Saturday, February 25, 2012

When reading the Gospel, I often make the mistake of identifying with the one Jesus encourages and praises, and seeing someone else as the one Jesus admonishes and corrects. It is a convenient strategy for glorifying my actions and rationalizing my judgment of others.

Rather than reading the Gospel with a sincere heart, I use the Gospel to support my own decisions. Instead of letting the Word of God form me, I rework the Word of God and gratify myself with my good works. However, when I am humble enough to see myself even in the least appealing Gospel characters, then the Word of God becomes an examination of conscience. I finally listen to what Christ is saying.

Jesus’ call for Levi’s conversion is an example of humble acceptance. Levi invites Jesus to his home for a meal, inviting other tax collectors and sinners. When the Pharisees criticize Jesus, he tells them he came to heal sinners, not the righteous. If we think Jesus is praising anyone in this story, then we need to read it again.

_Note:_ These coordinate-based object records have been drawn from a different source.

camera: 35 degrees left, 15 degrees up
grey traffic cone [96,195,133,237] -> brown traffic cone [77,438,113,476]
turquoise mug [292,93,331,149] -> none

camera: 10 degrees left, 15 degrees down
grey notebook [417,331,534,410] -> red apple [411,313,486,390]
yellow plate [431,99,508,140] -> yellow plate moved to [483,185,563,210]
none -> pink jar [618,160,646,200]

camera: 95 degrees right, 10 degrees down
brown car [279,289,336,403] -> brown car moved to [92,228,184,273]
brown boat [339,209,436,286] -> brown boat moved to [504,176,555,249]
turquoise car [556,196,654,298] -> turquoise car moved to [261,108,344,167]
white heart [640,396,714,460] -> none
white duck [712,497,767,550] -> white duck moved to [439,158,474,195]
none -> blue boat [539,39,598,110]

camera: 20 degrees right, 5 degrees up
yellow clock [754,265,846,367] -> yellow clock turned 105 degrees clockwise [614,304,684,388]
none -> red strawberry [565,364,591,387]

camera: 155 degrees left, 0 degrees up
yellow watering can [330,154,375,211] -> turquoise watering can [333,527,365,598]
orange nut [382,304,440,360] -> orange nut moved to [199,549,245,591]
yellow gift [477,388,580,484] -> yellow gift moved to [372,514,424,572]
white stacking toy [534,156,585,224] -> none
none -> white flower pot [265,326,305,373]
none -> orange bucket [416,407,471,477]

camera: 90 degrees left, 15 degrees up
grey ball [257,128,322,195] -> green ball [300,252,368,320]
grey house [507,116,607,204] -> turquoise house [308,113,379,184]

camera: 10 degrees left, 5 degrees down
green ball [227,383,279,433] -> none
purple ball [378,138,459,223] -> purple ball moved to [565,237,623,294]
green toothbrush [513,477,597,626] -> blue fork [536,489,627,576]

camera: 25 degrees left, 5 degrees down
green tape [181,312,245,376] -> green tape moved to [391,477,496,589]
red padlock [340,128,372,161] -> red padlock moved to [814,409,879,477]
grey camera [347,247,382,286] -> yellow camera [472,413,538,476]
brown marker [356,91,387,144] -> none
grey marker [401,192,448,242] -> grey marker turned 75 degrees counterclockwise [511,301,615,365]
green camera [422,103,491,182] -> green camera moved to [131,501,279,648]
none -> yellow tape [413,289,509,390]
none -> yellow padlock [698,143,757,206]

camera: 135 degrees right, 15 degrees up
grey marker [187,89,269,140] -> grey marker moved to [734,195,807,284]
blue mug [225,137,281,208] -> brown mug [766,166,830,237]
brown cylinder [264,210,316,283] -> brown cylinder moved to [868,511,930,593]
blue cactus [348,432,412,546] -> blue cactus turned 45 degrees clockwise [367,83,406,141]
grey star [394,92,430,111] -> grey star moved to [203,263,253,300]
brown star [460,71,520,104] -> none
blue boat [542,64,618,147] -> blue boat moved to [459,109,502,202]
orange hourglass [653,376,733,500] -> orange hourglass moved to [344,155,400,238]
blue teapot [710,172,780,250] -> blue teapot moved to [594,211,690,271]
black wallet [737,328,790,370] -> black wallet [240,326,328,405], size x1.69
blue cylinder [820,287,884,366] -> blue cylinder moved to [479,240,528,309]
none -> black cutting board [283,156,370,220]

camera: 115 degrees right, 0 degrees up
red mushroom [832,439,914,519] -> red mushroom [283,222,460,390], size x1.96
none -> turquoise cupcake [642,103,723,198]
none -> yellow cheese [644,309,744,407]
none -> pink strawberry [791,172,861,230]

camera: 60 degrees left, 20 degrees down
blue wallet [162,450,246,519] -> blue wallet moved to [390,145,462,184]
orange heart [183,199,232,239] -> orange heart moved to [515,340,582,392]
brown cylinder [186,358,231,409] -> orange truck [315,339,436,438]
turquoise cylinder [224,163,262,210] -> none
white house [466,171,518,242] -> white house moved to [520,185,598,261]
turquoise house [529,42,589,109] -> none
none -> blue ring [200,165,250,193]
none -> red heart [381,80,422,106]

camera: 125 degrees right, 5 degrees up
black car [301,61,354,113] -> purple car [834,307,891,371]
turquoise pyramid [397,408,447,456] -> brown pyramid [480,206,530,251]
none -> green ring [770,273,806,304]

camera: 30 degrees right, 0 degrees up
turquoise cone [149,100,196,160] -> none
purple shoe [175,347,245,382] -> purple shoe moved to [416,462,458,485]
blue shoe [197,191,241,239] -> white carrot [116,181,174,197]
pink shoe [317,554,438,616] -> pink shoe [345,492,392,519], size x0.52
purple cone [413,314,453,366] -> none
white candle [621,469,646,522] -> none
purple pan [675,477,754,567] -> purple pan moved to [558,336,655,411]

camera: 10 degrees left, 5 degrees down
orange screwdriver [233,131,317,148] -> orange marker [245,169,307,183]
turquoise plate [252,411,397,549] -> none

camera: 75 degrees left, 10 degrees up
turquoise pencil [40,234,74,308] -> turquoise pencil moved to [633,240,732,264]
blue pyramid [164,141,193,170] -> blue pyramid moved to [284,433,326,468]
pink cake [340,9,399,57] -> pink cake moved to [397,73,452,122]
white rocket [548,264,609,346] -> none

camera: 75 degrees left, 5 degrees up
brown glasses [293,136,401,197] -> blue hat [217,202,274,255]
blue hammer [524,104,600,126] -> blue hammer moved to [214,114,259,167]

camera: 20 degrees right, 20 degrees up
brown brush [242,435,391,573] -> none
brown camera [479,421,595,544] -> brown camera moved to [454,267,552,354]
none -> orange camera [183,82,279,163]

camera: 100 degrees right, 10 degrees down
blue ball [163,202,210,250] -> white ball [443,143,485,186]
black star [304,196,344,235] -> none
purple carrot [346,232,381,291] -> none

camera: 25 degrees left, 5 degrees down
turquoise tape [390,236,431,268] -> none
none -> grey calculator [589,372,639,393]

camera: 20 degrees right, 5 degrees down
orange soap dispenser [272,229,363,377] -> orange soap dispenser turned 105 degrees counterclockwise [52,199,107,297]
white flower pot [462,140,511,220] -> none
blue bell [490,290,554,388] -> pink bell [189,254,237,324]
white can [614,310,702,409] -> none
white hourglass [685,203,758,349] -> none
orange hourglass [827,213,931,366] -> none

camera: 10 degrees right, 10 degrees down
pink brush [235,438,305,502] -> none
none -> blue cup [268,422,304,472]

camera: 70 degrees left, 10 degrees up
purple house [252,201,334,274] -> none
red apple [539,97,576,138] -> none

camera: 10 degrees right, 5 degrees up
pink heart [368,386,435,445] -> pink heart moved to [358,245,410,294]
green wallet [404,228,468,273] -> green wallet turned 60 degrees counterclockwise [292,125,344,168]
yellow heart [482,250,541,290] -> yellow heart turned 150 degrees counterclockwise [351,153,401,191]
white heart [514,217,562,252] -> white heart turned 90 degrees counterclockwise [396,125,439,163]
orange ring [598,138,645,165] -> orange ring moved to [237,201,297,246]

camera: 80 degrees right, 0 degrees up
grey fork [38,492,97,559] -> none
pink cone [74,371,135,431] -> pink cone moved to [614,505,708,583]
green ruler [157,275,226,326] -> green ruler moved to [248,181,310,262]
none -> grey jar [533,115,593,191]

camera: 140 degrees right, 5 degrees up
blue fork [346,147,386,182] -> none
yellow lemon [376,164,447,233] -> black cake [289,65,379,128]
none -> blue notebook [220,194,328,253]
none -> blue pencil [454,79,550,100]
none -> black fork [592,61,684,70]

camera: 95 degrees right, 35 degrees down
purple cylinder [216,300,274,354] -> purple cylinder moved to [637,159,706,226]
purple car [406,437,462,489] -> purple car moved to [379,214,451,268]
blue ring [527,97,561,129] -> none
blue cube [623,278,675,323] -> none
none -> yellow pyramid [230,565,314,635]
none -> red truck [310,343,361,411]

Jesus’ comment could be just as critical of Levi as it is of the Pharisees. Levi and his guests need healing. They are spiritually ill. The Pharisees and scribes, too, are ill. The difference between these two groups is humility. The Pharisees and scribes wonder why Jesus does not call them to follow him as disciples, or why he does not compliment them for their faithful adherence to the Law. In fact, Jesus is not concerned with their outward devotion. He is calling them to the same healing, the same contrition of heart, to which he calls all people. His rebuke of their criticism is not a dismissal. He does not intend to send them away angry. He calls them to recognize their spiritual illness and to return to God in humility. Unlike Levi, they are too proud to admit that they fail to live up to God’s expectations.

Depending on where we are in our conversion, we may assume that Jesus is either calling us to follow Him as a disciple or calling us to healing. This “either/or” mentality creates a false disparity. We all are called to healing…and we all are called to discipleship. One does not necessarily precede or overshadow the other.

Until we enter the Glory of Heaven, we continually have sin or some other weakness in our lives needing God’s healing. No matter how far we travel with the Cross on our shoulders, we are always Jesus’ disciples. We should not think there is a time when we will not need to follow Christ’s examples or not need to ask for God’s healing.

Let us deepen our call to discipleship this Lent. But let us not lose sight of our own weaknesses. Every time we enter the Scriptures, it should be a time with the Divine Physician. Let Him show us were we can grow, and let us accept the grace of His continual healing.